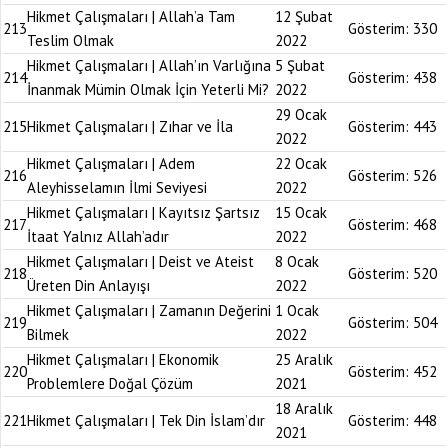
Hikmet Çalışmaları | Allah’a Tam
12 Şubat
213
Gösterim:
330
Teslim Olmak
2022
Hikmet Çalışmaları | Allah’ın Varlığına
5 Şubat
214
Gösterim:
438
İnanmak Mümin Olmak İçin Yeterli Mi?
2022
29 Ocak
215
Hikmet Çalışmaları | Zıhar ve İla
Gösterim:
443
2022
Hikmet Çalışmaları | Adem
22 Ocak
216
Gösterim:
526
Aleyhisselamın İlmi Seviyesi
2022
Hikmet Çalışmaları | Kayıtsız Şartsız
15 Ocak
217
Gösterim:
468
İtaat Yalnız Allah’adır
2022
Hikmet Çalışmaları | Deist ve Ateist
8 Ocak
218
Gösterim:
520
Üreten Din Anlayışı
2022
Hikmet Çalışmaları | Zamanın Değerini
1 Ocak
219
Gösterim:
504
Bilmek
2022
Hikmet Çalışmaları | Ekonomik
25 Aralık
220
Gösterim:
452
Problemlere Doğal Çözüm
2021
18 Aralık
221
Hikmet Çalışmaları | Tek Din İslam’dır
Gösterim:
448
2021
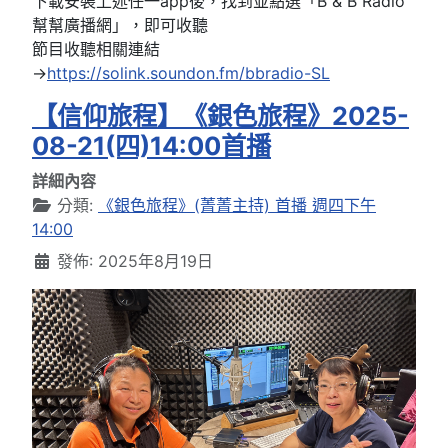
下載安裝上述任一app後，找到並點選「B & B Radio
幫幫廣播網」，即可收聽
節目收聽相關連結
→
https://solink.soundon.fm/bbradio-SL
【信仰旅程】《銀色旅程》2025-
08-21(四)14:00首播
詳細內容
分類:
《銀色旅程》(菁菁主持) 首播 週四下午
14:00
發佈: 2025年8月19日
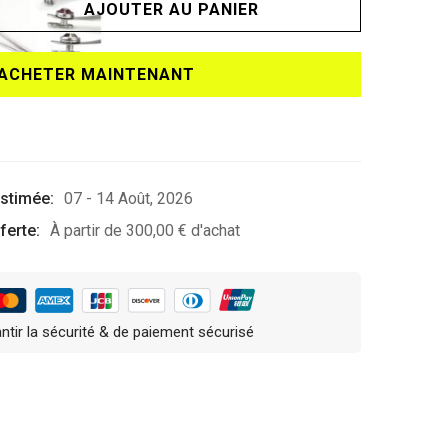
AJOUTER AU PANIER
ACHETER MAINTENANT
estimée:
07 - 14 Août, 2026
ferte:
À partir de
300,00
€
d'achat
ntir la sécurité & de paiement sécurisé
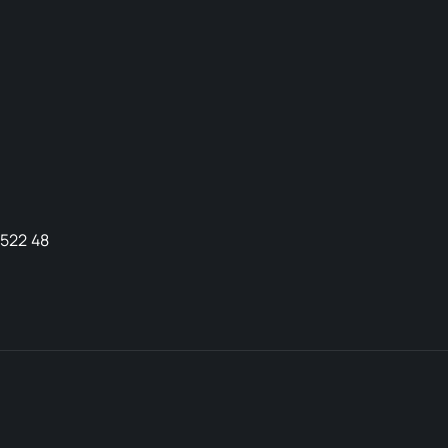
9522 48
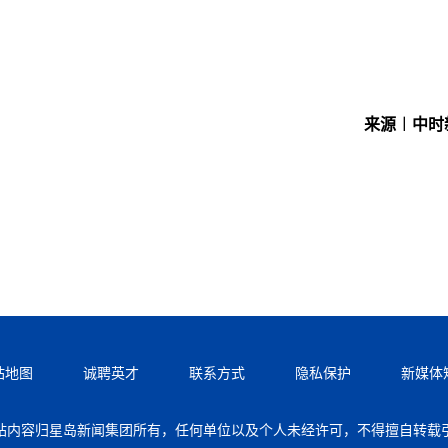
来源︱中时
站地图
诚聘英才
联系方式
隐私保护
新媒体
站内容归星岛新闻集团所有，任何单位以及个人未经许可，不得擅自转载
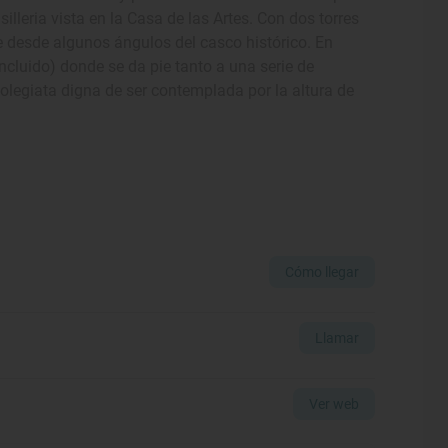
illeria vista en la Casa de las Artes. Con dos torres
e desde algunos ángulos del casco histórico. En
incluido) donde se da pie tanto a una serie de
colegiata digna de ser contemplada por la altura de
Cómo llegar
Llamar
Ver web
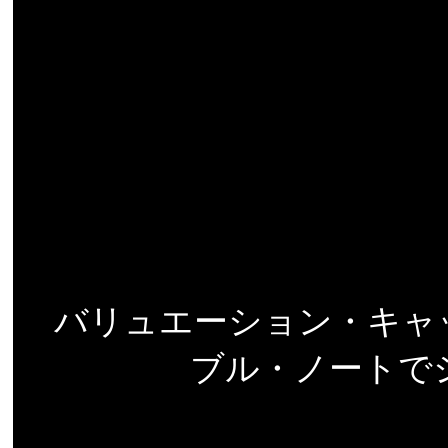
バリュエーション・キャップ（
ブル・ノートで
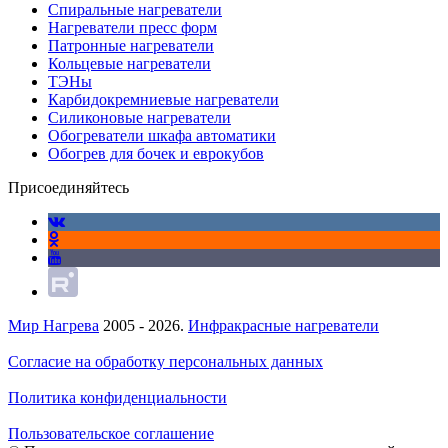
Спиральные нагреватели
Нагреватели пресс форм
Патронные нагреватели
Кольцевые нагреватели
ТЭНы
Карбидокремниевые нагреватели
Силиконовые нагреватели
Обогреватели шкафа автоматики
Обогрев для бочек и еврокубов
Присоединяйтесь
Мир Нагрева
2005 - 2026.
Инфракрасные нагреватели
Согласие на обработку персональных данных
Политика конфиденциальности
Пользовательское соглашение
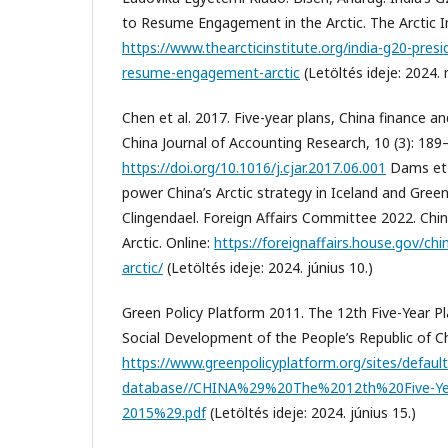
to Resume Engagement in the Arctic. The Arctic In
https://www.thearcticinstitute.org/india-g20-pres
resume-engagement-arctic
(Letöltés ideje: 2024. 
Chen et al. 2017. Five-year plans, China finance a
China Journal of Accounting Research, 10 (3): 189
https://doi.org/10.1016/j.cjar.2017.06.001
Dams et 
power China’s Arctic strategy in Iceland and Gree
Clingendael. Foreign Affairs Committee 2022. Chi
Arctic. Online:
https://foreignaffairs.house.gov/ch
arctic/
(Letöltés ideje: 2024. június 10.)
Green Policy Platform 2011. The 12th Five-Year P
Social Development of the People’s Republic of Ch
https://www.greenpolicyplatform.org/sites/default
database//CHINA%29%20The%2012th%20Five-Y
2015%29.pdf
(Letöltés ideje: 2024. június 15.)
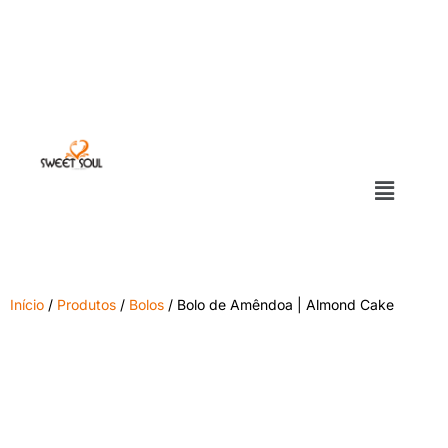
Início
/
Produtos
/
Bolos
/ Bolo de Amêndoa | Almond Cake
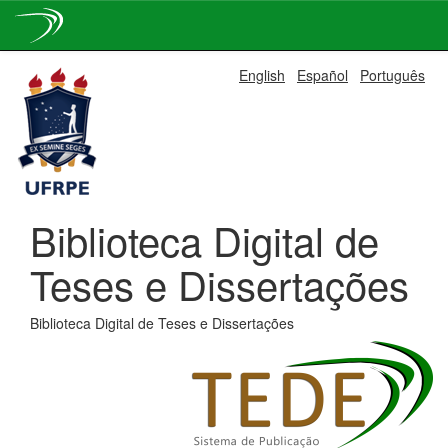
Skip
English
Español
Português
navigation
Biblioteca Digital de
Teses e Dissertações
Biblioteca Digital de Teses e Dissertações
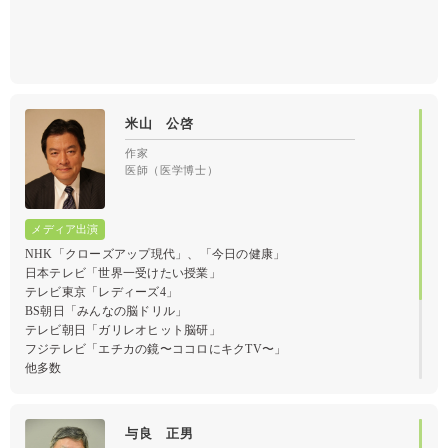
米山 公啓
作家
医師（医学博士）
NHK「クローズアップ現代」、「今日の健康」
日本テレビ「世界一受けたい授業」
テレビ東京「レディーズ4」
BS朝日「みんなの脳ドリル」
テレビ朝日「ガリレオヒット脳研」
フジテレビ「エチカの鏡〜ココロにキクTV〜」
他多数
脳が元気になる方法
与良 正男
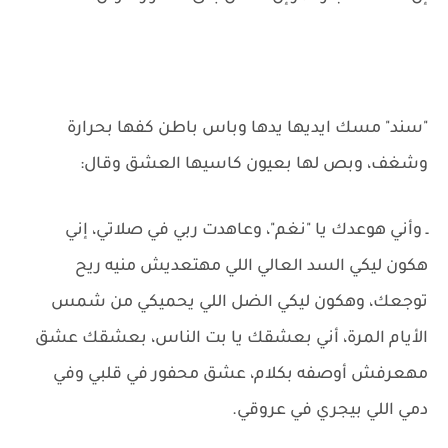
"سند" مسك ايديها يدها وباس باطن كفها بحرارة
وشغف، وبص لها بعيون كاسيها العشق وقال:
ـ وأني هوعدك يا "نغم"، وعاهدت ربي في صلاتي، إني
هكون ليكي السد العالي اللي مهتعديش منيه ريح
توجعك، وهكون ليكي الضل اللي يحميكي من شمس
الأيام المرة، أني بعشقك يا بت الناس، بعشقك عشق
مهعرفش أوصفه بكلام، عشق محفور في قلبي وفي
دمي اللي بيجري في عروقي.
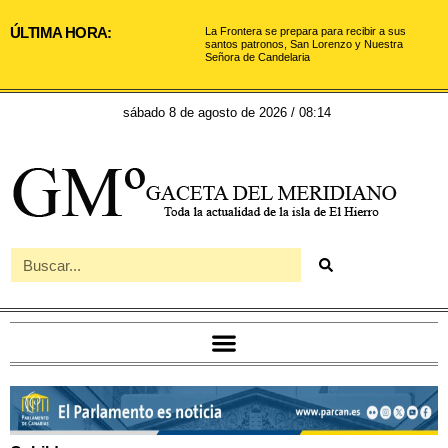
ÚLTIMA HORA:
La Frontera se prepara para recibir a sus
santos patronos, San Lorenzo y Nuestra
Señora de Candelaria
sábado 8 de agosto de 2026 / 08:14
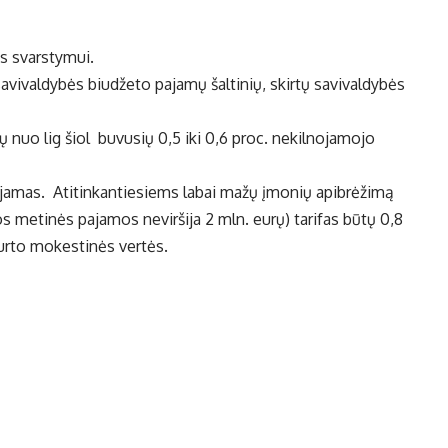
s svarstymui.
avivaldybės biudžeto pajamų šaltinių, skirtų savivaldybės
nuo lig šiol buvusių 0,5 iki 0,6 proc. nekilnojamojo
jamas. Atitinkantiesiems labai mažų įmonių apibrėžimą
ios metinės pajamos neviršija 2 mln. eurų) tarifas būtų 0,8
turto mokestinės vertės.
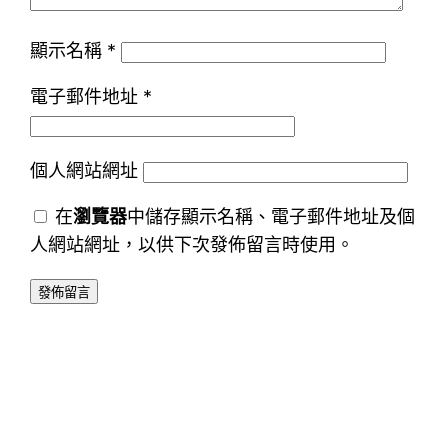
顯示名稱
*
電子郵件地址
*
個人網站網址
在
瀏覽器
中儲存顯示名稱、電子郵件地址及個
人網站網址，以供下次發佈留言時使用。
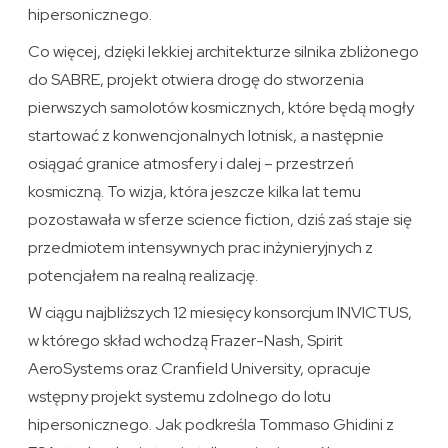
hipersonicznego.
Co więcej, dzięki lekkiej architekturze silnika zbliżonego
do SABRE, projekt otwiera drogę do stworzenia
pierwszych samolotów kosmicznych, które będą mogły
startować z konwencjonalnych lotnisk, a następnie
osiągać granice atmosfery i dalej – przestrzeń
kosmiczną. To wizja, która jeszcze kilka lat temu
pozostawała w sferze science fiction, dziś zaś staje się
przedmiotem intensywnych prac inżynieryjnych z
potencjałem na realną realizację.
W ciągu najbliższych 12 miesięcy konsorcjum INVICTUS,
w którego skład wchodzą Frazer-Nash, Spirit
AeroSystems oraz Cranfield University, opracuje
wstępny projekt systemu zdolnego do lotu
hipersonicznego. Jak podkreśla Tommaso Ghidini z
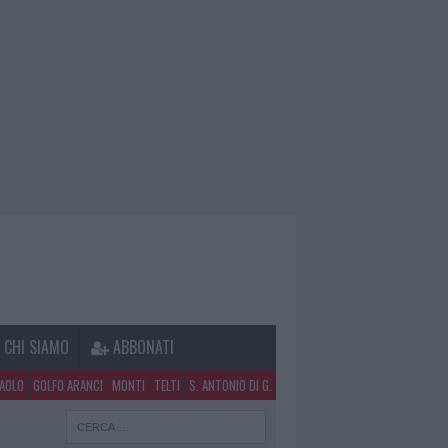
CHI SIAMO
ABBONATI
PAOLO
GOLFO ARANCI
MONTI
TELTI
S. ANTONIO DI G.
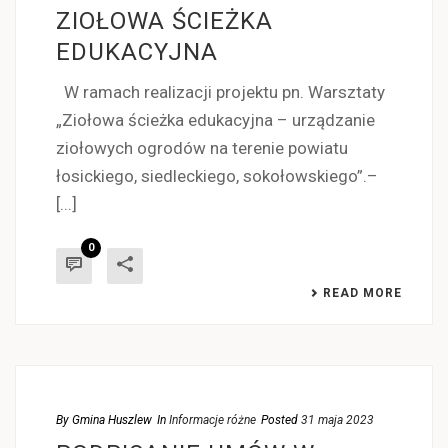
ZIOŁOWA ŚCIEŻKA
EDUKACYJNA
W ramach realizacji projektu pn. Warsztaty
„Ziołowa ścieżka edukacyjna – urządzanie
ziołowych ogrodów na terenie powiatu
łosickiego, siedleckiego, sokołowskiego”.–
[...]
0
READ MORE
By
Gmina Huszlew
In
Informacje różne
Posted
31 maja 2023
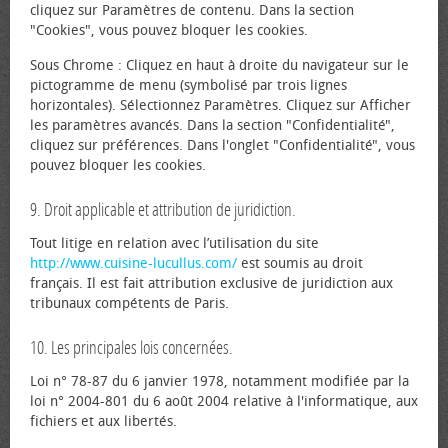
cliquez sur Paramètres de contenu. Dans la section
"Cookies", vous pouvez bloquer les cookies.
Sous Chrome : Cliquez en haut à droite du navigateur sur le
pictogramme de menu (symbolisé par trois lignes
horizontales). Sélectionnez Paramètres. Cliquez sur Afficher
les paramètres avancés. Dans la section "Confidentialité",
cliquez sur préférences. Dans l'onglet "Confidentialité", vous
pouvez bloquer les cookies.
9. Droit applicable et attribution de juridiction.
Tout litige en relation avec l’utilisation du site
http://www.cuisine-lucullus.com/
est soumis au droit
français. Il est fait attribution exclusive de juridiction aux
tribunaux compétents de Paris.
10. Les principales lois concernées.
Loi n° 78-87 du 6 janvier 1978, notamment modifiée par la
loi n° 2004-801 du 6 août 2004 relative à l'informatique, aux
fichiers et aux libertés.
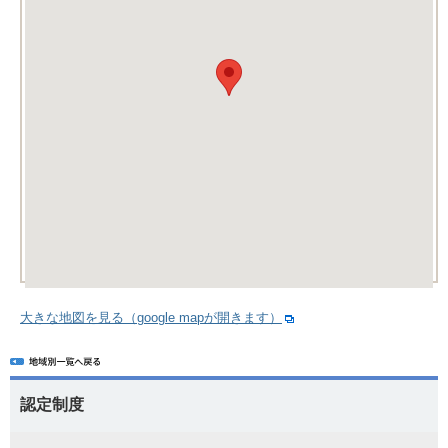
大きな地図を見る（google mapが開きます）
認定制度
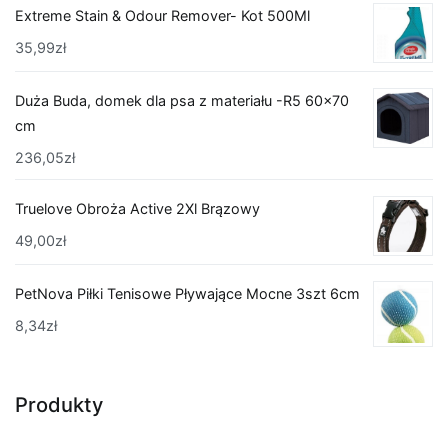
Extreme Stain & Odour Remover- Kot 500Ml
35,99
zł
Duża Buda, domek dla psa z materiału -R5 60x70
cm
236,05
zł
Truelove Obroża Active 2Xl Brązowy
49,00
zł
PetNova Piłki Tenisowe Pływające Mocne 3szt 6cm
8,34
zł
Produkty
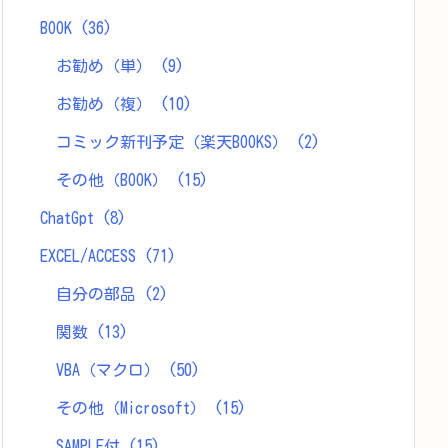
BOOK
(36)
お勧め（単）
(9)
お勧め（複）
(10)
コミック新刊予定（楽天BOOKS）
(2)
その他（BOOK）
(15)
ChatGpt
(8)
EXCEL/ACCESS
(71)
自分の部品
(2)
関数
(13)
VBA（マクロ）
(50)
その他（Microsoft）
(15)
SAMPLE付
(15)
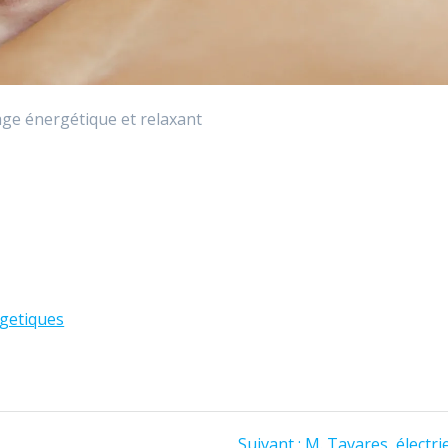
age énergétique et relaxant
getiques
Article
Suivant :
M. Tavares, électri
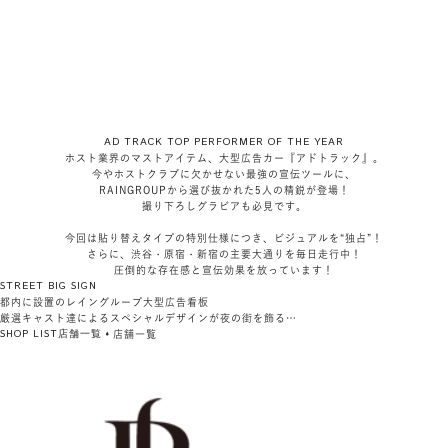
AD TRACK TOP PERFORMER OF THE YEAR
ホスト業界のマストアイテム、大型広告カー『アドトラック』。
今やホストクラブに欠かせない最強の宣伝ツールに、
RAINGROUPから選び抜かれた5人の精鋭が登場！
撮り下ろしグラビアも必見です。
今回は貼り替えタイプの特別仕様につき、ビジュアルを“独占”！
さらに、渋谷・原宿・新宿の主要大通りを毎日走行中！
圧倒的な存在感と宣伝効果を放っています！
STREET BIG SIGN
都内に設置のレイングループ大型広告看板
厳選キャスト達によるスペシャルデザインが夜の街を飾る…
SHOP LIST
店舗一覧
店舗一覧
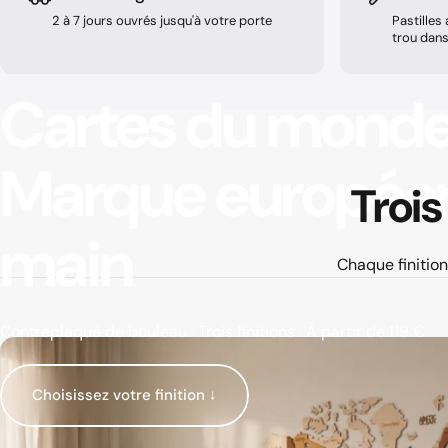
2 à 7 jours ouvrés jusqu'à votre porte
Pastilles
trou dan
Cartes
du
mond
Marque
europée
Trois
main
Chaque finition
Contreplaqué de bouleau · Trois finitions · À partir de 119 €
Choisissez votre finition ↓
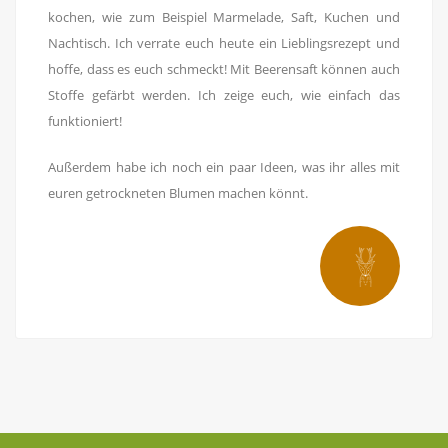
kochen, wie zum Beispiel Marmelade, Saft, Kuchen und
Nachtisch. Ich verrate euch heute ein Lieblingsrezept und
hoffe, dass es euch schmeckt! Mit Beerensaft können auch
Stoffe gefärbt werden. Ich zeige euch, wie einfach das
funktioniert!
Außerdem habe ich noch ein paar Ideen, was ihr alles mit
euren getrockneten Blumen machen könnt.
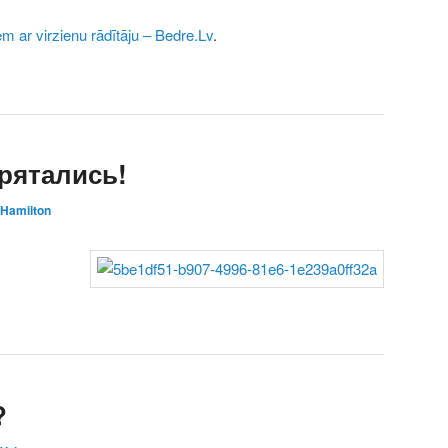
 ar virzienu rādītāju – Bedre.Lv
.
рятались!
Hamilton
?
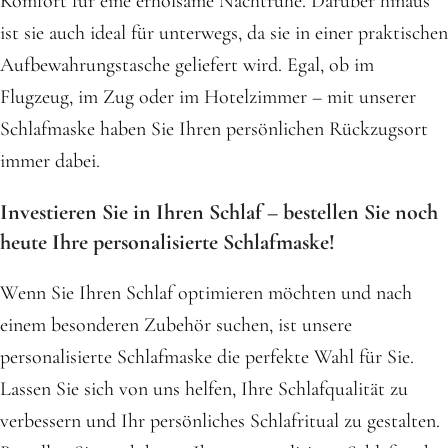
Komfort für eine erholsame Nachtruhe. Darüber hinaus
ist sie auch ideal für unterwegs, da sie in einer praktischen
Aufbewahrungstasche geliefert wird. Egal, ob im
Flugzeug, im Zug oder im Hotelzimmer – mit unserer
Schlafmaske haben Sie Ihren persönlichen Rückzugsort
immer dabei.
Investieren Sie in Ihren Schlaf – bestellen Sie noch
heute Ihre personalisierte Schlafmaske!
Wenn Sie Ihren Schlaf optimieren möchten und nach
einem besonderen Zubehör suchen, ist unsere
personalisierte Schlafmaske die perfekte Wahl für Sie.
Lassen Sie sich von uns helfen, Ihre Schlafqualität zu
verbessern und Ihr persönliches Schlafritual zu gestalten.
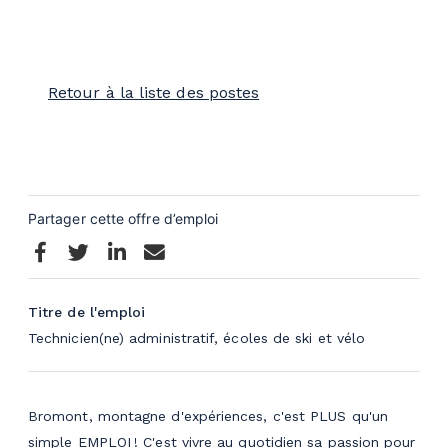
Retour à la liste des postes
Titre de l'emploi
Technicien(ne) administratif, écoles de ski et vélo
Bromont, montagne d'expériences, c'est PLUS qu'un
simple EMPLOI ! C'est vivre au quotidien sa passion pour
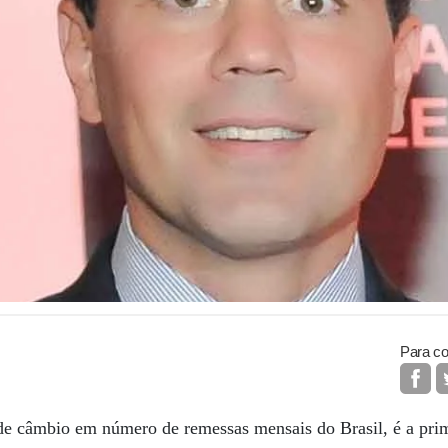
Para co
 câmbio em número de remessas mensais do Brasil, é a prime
===
Brief – In the records above, find the line with "Choisissez votre finition ↓" and copy from it through the last line exactly, without the pictures.

Your solution –
Choisissez votre finition ↓
kochen, wie zum Beispiel Marmelade, Saft, Kuchen und
Nachtisch. Ich verrate euch heute ein Lieblingsrezept und
hoffe, dass es euch schmeckt! Mit Beerensaft können auch
Stoffe gefärbt werden. Ich zeige euch, wie einfach das
funktioniert!
Außerdem habe ich noch ein paar Ideen, was ihr alles mit
euren getrockneten Blumen machen könnt.
 ar virzienu rādītāju – Bedre.Lv
.
рятались!
Hamilton
?
Komfort für eine erholsame Nachtruhe. Darüber hinaus
ist sie auch ideal für unterwegs, da sie in einer praktischen
Aufbewahrungstasche geliefert wird. Egal, ob im
Flugzeug, im Zug oder im Hotelzimmer – mit unserer
Schlafmaske haben Sie Ihren persönlichen Rückzugsort
immer dabei.
Investieren Sie in Ihren Schlaf – bestellen Sie noch
heute Ihre personalisierte Schlafmaske!
Wenn Sie Ihren Schlaf optimieren möchten und nach
einem besonderen Zubehör suchen, ist unsere
personalisierte Schlafmaske die perfekte Wahl für Sie.
Lassen Sie sich von uns helfen, Ihre Schlafqualität zu
verbessern und Ihr persönliches Schlafritual zu gestalten.
Retour à la liste des postes
Titre de l'emploi
Technicien(ne) administratif, écoles de ski et vélo
Bromont, montagne d'expériences, c'est PLUS qu'un
simple EMPLOI ! C'est vivre au quotidien sa passion pour
Para co
 câmbio em número de remessas mensais do Brasil, é a prime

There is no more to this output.